Conclusions: With a well characterized correction matrix, we have shown that a CC01 ion chamber can be used to determine dose in real time during electron FLASH radiotherapy delivery. Benchmarked against dose-rate independent alanine dosimeters, the CC01 chamber shows potential for FLASH dosimetry.
Scientific Session 3A:Radiation Dosimetry – Presentation 9
Monte Carlo Simulations for Validation of Varian TrueBeam 4 MV FFF Research Beam.
Alexandru Badalan, Isabelle St-Martin, Ermias Gete, Tony Popescu
BC Cancer Vancouver
Purpose: The purpose of this research is to validate the phase space data for a 4MV flattening filter free (FFF) beam generated with Varian’s VirtuaLinac simulation engine by comparing with measurements.
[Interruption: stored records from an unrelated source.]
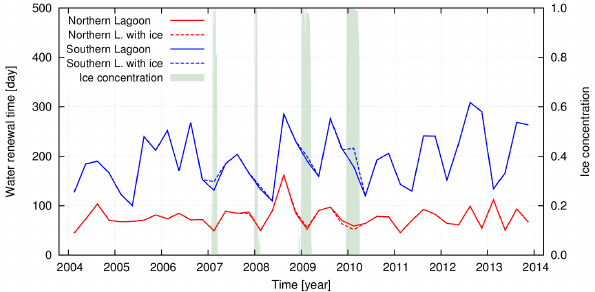
Figure 8. Water renewal times for the northern and southern basin. The WRT is computed every 3 months to obtain a seasonal estimate. WRT is computed with and without ice cover for the years 2007– 2010. The black curve shows the actual ice cover in the Curonian Lagoon.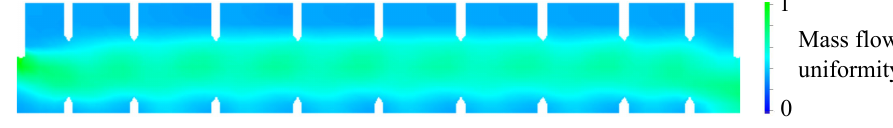
Figure 8. Uniform particle mass flow along the HEX, averaged over 200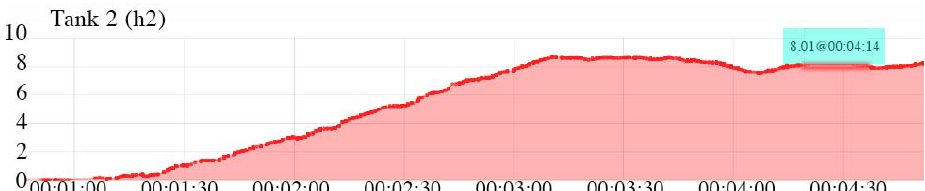
Figure 15. Waveform chart of h 2 queried from the dashboard application.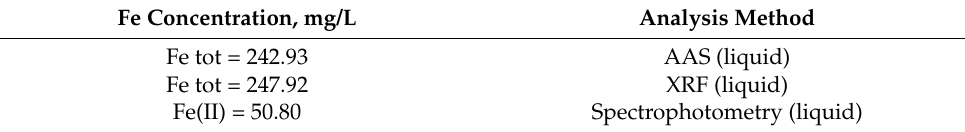
Table 2. Fe concentration from the MS-ION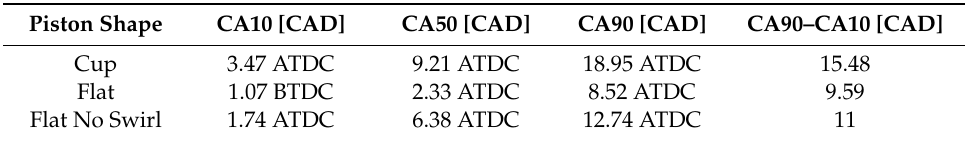
Figure 18. Percentage of total heat release for the three cases. The value on the x-axis identified by the arrows represents the combustion duration.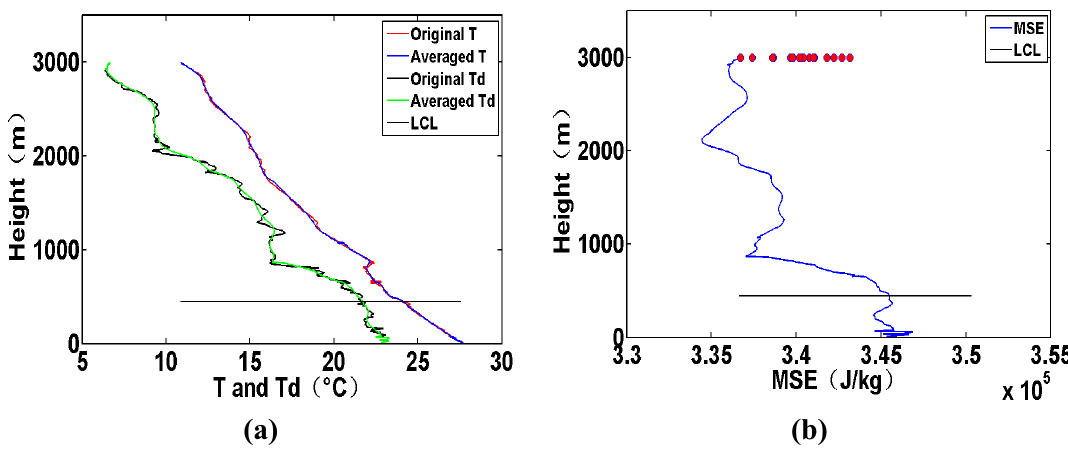
Figure 2. Aircraft vertical sounding of R28 case: ( a ) Temperature ( T ) and dew-point temperature ( T d ) and ( b ) moist static energy (MSE), and the black horizontal lines represent the heights of LCL; the red points in ( b ) represent the mean MSE values in each cloud.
Methods: TrueBeam 4MV FFF phase space was simulated using VirtuaLinac, a Monte Carlo linac head simulation package developed by Varian Medical Systems. VirtuaLinac is based on Geant4 and simulates the treatment head by incorporating a detailed model of the linac based on manufacturer’s drawings. The phase space from the simulation was recorded immediately upstream of the linac jaws and used as a virtual source in the subsequent simulation with BEAMnrc and DOSXYZnrc. BEAMnrc was used to simulate the linac head below the monitor chamber, and DOSXYZnrc was used for phantom dose calculations. Dose calculations in a water phantom were performed for fields ranging from 3x3 cm2 to 30x30 cm2. Percent depth doses (PDDs), transverse profiles and output factors were calculated and compared with ion chamber measurements for all fields measured.
Results: Monte Carlo simulations and measurements agreed within 1.5% for PDDs in the regions excluding the buildup, and within 2.0% for transverse profiles excluding the penumbra region. The agreement between calculated and measured output factors was within 0.6%. These results indicate that the 4 MV FFF phase space data is sufficiently accurate for use in dose calculation.
Conclusion: We have demonstrated the feasibility of using Varian’s cloud-based Monte Caro linac simulator VirtuaLinac with BEAMnrc and DOSXYZnrc. Good agreement was observed between Monte Carlo simulation and measurement for open fields.